Problem to work on: Could you please find each line in the records that contains the word "ring" and copy it?

Material shown:

[Start of Attachment]

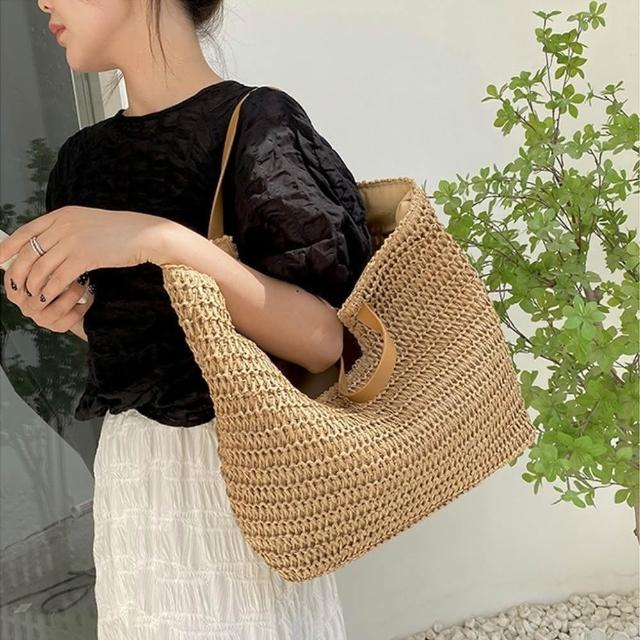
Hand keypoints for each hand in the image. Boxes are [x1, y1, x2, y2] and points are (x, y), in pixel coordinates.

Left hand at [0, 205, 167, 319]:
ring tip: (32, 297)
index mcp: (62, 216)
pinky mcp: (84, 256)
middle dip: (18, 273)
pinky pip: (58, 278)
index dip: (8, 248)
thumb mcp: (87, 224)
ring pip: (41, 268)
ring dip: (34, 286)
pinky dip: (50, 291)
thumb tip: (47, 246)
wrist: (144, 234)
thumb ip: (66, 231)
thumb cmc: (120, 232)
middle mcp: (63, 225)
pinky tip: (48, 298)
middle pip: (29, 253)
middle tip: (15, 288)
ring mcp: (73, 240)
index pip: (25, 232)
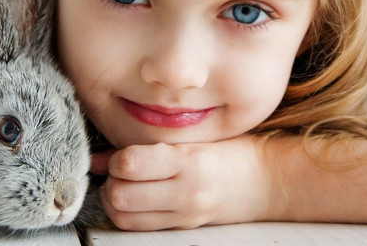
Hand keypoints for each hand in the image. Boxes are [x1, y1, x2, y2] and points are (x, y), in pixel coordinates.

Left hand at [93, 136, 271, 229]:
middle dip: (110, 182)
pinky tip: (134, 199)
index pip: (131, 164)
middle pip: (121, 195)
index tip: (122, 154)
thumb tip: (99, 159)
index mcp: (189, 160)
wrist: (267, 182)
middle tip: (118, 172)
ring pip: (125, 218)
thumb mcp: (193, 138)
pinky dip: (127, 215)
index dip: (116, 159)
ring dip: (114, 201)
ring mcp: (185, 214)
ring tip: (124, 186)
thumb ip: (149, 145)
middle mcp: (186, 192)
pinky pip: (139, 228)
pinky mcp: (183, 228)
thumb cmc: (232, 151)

[End of Attachment]

Answer to the problem:
ring tip: (32, 297)
ring pip: (41, 268)
ring dip: (34, 286)
ring mcp: (73, 240)
ring pip: (125, 218)
ring dip: (114, 201)
ring mcp: (185, 214)
ring tip: (124, 186)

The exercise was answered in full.